Brierly, author of They Stalk by Night, will not be deflected by those resisting conversion. He regularly sets traps and boils droppings, looking for a result in the cause of natural history. His dedication is such that recently he and his wife heard what they believed to be a puma howling outside their bedroom window. They rushed downstairs to try and mimic it on the piano.

Frances Berrigan, producer of the film, is no wiser as to the existence of the creature even after making the programme. "I suppose it's conceivable that there's something lurking there,'' she says. "I'm tempted to say that Bodmin and Exmoor are full of legends of highwaymen and pirates and things that go bump in the night.

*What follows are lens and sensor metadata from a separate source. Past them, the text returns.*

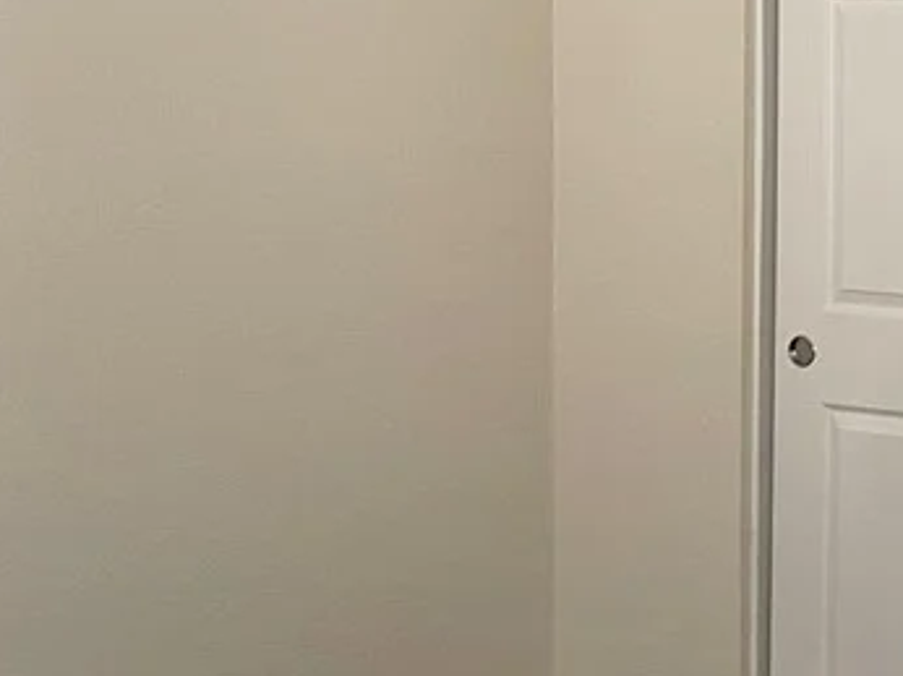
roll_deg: -0.9
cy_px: 138
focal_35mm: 77
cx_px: 1242
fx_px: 2007
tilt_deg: -1.7
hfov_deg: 22.2
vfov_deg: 18.9
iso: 320
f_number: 1.6
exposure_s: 1/60
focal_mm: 5.1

It's just the sort of place you'd expect to find a `monster'."

Together with director Norman Hull she was determined not to send up the cat hunters too much. "We wanted to put a bit of oomph into these people's amateur efforts," she explains. "It's nice to see a film amid all the blood, gore and misery on television that turns up a smile, yet doesn't debunk the whole thing."

That the documentary throws up no further evidence has not disappointed her. "What we really wanted to say was that the Beast of Exmoor in its romantic appeal can be compared with the Loch Ness Monster," Berrigan explains. "People like to think that there's something out there larger than themselves - it adds shape and colour to their lives. When we were down there almost everyone had a story. So whether or not it's true, it's still important because it's dominating so many people's lives."